Task directions >>
Set down the data below word for word, and leave the images aside.

____ Data extracts

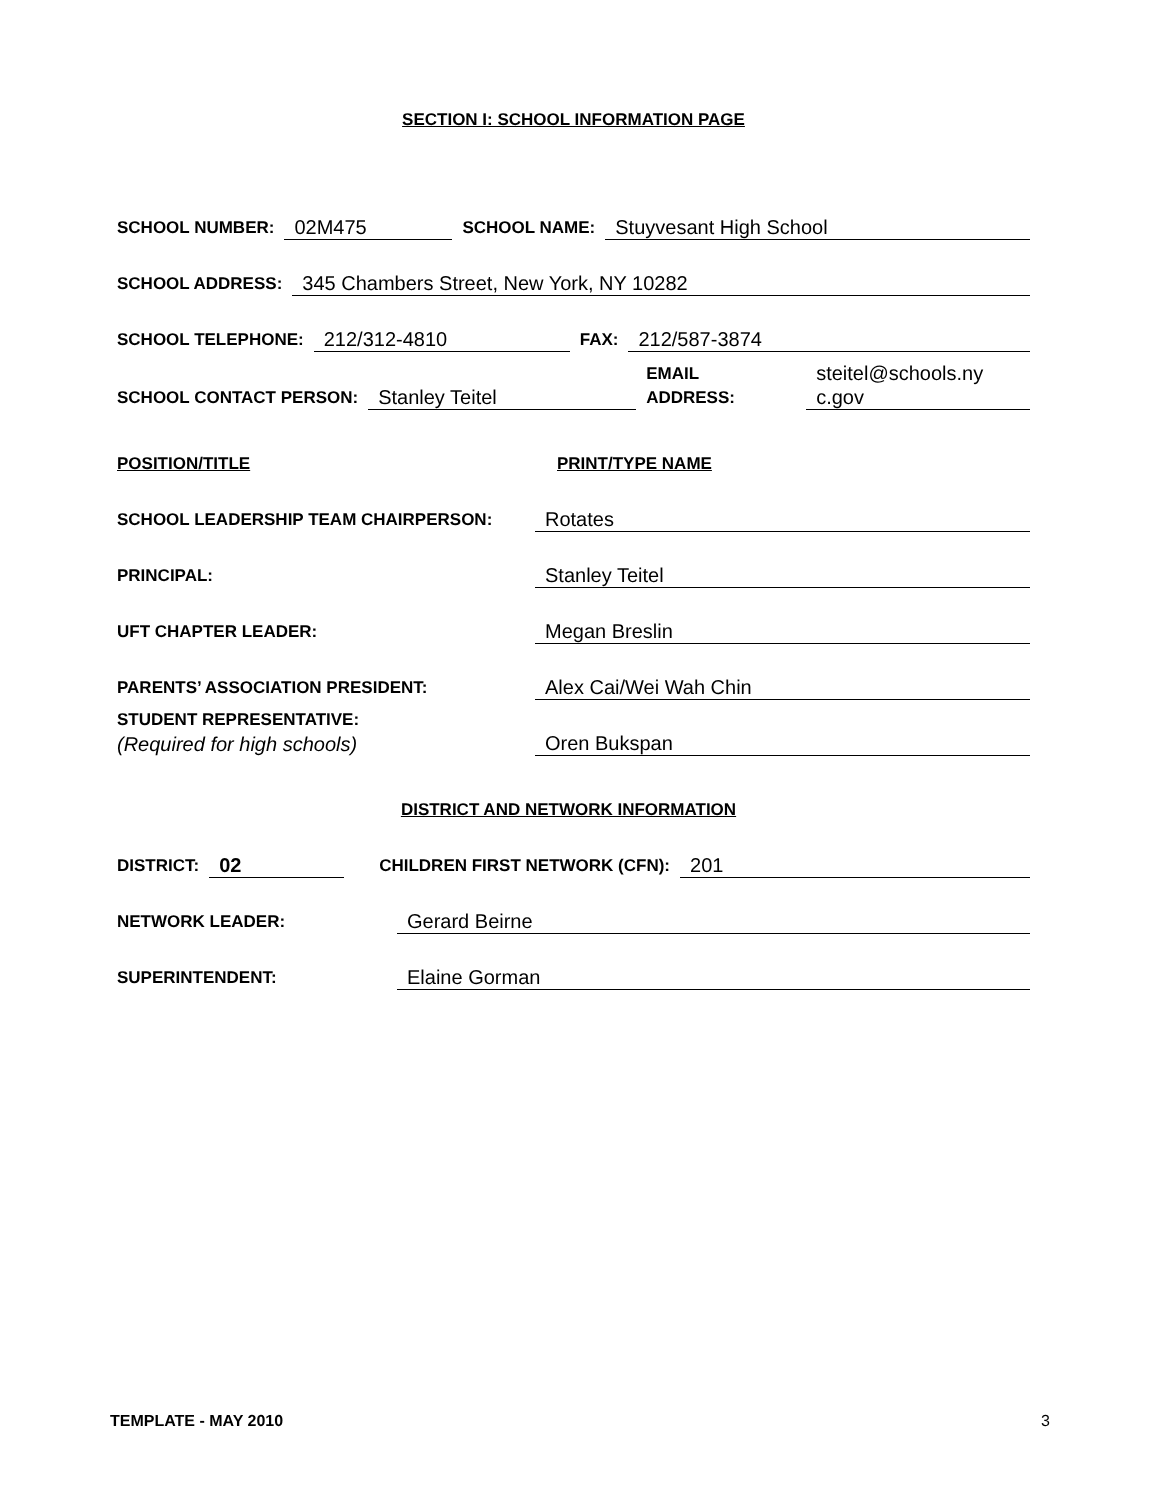SECTION I: SCHOOL INFORMATION PAGE
SCHOOL NUMBER: 02M475 SCHOOL NAME: Stuyvesant High School
SCHOOL ADDRESS: 345 Chambers Street, New York, NY 10282
SCHOOL TELEPHONE: 212/312-4810 FAX: 212/587-3874
SCHOOL CONTACT PERSON: Stanley Teitel EMAIL
ADDRESS: steitel@schools.ny
c.gov
POSITION/TITLE PRINT/TYPE NAME
SCHOOL LEADERSHIP TEAM CHAIRPERSON: Rotates
PRINCIPAL: Stanley Teitel
UFT CHAPTER LEADER: Megan Breslin
PARENTS’ ASSOCIATION PRESIDENT: Alex Cai/Wei Wah Chin
STUDENT REPRESENTATIVE:
(Required for high schools) Oren Bukspan
DISTRICT AND NETWORK INFORMATION
DISTRICT: 02 CHILDREN FIRST NETWORK (CFN): 201
NETWORK LEADER: Gerard Beirne
SUPERINTENDENT: Elaine Gorman
TEMPLATE - MAY 2010 3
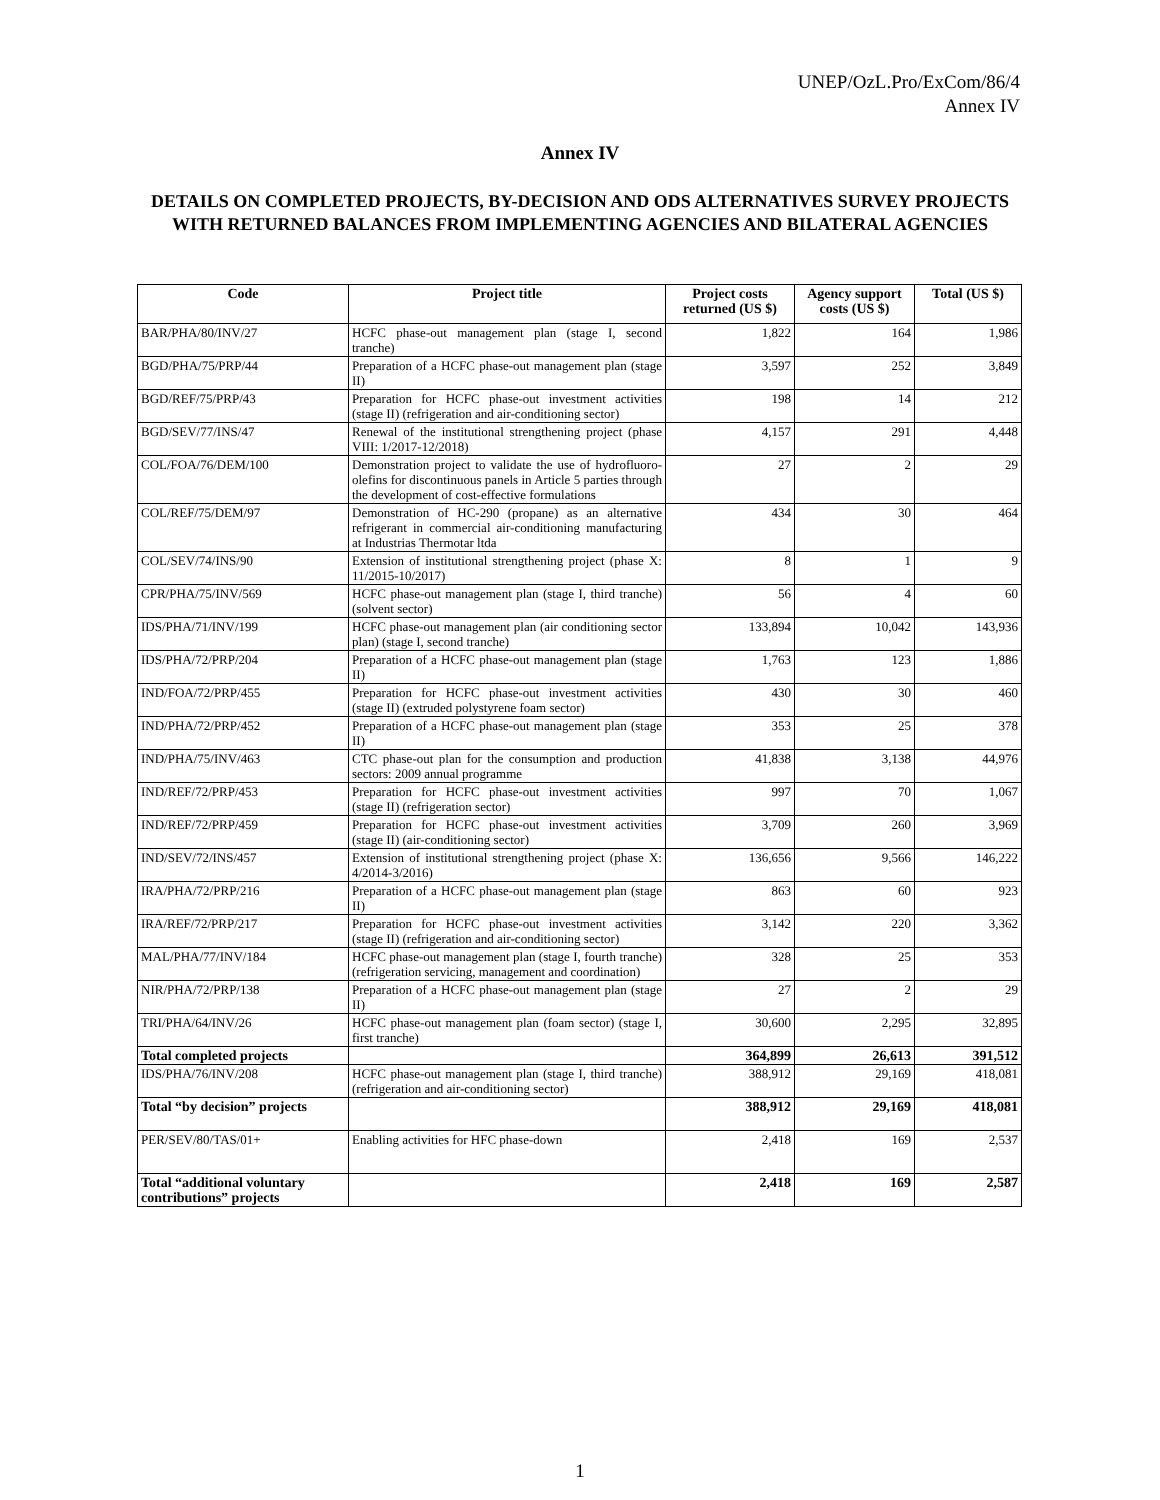UNEP/OzL.Pro/ExCom/86/4
Annex IV
Annex IV
DETAILS ON COMPLETED PROJECTS, BY-DECISION AND ODS ALTERNATIVES SURVEY PROJECTS WITH RETURNED BALANCES FROM IMPLEMENTING AGENCIES AND BILATERAL AGENCIES
| Code | Project title | Project costs returned (US $) | Agency support costs (US $) | Total (US $) |
| --- | --- | --- | --- | --- |
| BAR/PHA/80/INV/27 | HCFC phase-out management plan (stage I, second tranche) | 1,822 | 164 | 1,986 |
| BGD/PHA/75/PRP/44 | Preparation of a HCFC phase-out management plan (stage II) | 3,597 | 252 | 3,849 |
| BGD/REF/75/PRP/43 | Preparation for HCFC phase-out investment activities (stage II) (refrigeration and air-conditioning sector) | 198 | 14 | 212 |
| BGD/SEV/77/INS/47 | Renewal of the institutional strengthening project (phase VIII: 1/2017-12/2018) | 4,157 | 291 | 4,448 |
| COL/FOA/76/DEM/100 | Demonstration project to validate the use of hydrofluoro-olefins for discontinuous panels in Article 5 parties through the development of cost-effective formulations | 27 | 2 | 29 |
| COL/REF/75/DEM/97 | Demonstration of HC-290 (propane) as an alternative refrigerant in commercial air-conditioning manufacturing at Industrias Thermotar ltda | 434 | 30 | 464 |
| COL/SEV/74/INS/90 | Extension of institutional strengthening project (phase X: 11/2015-10/2017) | 8 | 1 | 9 |
| CPR/PHA/75/INV/569 | HCFC phase-out management plan (stage I, third tranche) (solvent sector) | 56 | 4 | 60 |
| IDS/PHA/71/INV/199 | HCFC phase-out management plan (air conditioning sector plan) (stage I, second tranche) | 133,894 | 10,042 | 143,936 |
| IDS/PHA/72/PRP/204 | Preparation of a HCFC phase-out management plan (stage II) | 1,763 | 123 | 1,886 |
| IND/FOA/72/PRP/455 | Preparation for HCFC phase-out investment activities (stage II) (extruded polystyrene foam sector) | 430 | 30 | 460 |
| IND/PHA/72/PRP/452 | Preparation of a HCFC phase-out management plan (stage II) | 353 | 25 | 378 |
| IND/PHA/75/INV/463 | CTC phase-out plan for the consumption and production sectors: 2009 annual programme | 41,838 | 3,138 | 44,976 |
| IND/REF/72/PRP/453 | Preparation for HCFC phase-out investment activities (stage II) (refrigeration sector) | 997 | 70 | 1,067 |
| IND/REF/72/PRP/459 | Preparation for HCFC phase-out investment activities (stage II) (air-conditioning sector) | 3,709 | 260 | 3,969 |
| IND/SEV/72/INS/457 | Extension of institutional strengthening project (phase X: 4/2014-3/2016) | 136,656 | 9,566 | 146,222 |
| IRA/PHA/72/PRP/216 | Preparation of a HCFC phase-out management plan (stage II) | 863 | 60 | 923 |
| IRA/REF/72/PRP/217 | Preparation for HCFC phase-out investment activities (stage II) (refrigeration and air-conditioning sector) | 3,142 | 220 | 3,362 |
| MAL/PHA/77/INV/184 | HCFC phase-out management plan (stage I, fourth tranche) (refrigeration servicing, management and coordination) | 328 | 25 | 353 |
| NIR/PHA/72/PRP/138 | Preparation of a HCFC phase-out management plan (stage II) | 27 | 2 | 29 |
| TRI/PHA/64/INV/26 | HCFC phase-out management plan (foam sector) (stage I, first tranche) | 30,600 | 2,295 | 32,895 |
| Total completed projects | | 364,899 | 26,613 | 391,512 |
| IDS/PHA/76/INV/208 | HCFC phase-out management plan (stage I, third tranche) (refrigeration and air-conditioning sector) | 388,912 | 29,169 | 418,081 |
| Total “by decision” projects | | 388,912 | 29,169 | 418,081 |
| PER/SEV/80/TAS/01+ | Enabling activities for HFC phase-down | 2,418 | 169 | 2,537 |
| Total “additional voluntary contributions” projects | | 2,418 | 169 | 2,587 |
1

________

Task result >>
SECTION I: SCHOOL INFORMATION PAGE
SCHOOL NUMBER: 02M475 SCHOOL NAME: Stuyvesant High School
SCHOOL ADDRESS: 345 Chambers Street, New York, NY 10282
SCHOOL TELEPHONE: 212/312-4810 FAX: 212/587-3874
SCHOOL CONTACT PERSON: Stanley Teitel EMAIL
ADDRESS: steitel@schools.ny
c.gov
POSITION/TITLE PRINT/TYPE NAME
SCHOOL LEADERSHIP TEAM CHAIRPERSON: Rotates
PRINCIPAL: Stanley Teitel
UFT CHAPTER LEADER: Megan Breslin
PARENTS’ ASSOCIATION PRESIDENT: Alex Cai/Wei Wah Chin
STUDENT REPRESENTATIVE:
(Required for high schools) Oren Bukspan
DISTRICT AND NETWORK INFORMATION
DISTRICT: 02 CHILDREN FIRST NETWORK (CFN): 201
NETWORK LEADER: Gerard Beirne
SUPERINTENDENT: Elaine Gorman
TEMPLATE - MAY 2010 3
UNEP/OzL.Pro/ExCom/86/4
Annex IV
Annex IV
DETAILS ON COMPLETED PROJECTS, BY-DECISION AND ODS ALTERNATIVES SURVEY PROJECTS WITH RETURNED BALANCES FROM IMPLEMENTING AGENCIES AND BILATERAL AGENCIES
| Code | Project title | Project costs returned (US $) | Agency support costs (US $) | Total (US $) |
| --- | --- | --- | --- | --- |
| BAR/PHA/80/INV/27 | HCFC phase-out management plan (stage I, second tranche) | 1,822 | 164 | 1,986 |
| BGD/PHA/75/PRP/44 | Preparation of a HCFC phase-out management plan (stage II) | 3,597 | 252 | 3,849 |
| BGD/REF/75/PRP/43 | Preparation for HCFC phase-out investment activities (stage II) (refrigeration and air-conditioning sector) | 198 | 14 | 212 |
| BGD/SEV/77/INS/47 | Renewal of the institutional strengthening project (phase VIII: 1/2017-12/2018) | 4,157 | 291 | 4,448 |
| COL/FOA/76/DEM/100 | Demonstration project to validate the use of hydrofluoro-olefins for discontinuous panels in Article 5 parties through the development of cost-effective formulations | 27 | 2 | 29 |
| COL/REF/75/DEM/97 | Demonstration of HC-290 (propane) as an alternative refrigerant in commercial air-conditioning manufacturing at Industrias Thermotar ltda | 434 | 30 | 464 |
| COL/SEV/74/INS/90 | Extension of institutional strengthening project (phase X: 11/2015-10/2017) | 8 | 1 | 9 |
| CPR/PHA/75/INV/569 | HCFC phase-out management plan (stage I, third tranche) (solvent sector) | 56 | 4 | 60 |
| IDS/PHA/71/INV/199 | HCFC phase-out management plan (air conditioning sector plan) (stage I, second tranche) | 133,894 | 10,042 | 143,936 |
| IDS/PHA/72/PRP/204 | Preparation of a HCFC phase-out management plan (stage II) | 1,763 | 123 | 1,886 |
| IND/FOA/72/PRP/455 | Preparation for HCFC phase-out investment activities (stage II) (extruded polystyrene foam sector) | 430 | 30 | 460 |
| IND/PHA/72/PRP/452 | Preparation of a HCFC phase-out management plan (stage II) | 353 | 25 | 378 |
| IND/PHA/75/INV/463 | CTC phase-out plan for the consumption and production sectors: 2009 annual programme | 41,838 | 3,138 | 44,976 |
| IND/REF/72/PRP/453 | Preparation for HCFC phase-out investment activities (stage II) (refrigeration sector) | 997 | 70 | 1,067 |
| IND/REF/72/PRP/459 | Preparation for HCFC phase-out investment activities (stage II) (air-conditioning sector) | 3,709 | 260 | 3,969 |
| IND/SEV/72/INS/457 | Extension of institutional strengthening project (phase X: 4/2014-3/2016) | 136,656 | 9,566 | 146,222 |
| IRA/PHA/72/PRP/216 | Preparation of a HCFC phase-out management plan (stage II) | 863 | 60 | 923 |
| IRA/REF/72/PRP/217 | Preparation for HCFC phase-out investment activities (stage II) (refrigeration and air-conditioning sector) | 3,142 | 220 | 3,362 |
| MAL/PHA/77/INV/184 | HCFC phase-out management plan (stage I, fourth tranche) (refrigeration servicing, management and coordination) | 328 | 25 | 353 |
| NIR/PHA/72/PRP/138 | Preparation of a HCFC phase-out management plan (stage II) | 27 | 2 | 29 |
| TRI/PHA/64/INV/26 | HCFC phase-out management plan (foam sector) (stage I, first tranche) | 30,600 | 2,295 | 32,895 |
| Total completed projects | | 364,899 | 26,613 | 391,512 |
| IDS/PHA/76/INV/208 | HCFC phase-out management plan (stage I, third tranche) (refrigeration and air-conditioning sector) | 388,912 | 29,169 | 418,081 |
| Total “by decision” projects | | 388,912 | 29,169 | 418,081 |
| PER/SEV/80/TAS/01+ | Enabling activities for HFC phase-down | 2,418 | 169 | 2,537 |
| Total “additional voluntary contributions” projects | | 2,418 | 169 | 2,587 |
1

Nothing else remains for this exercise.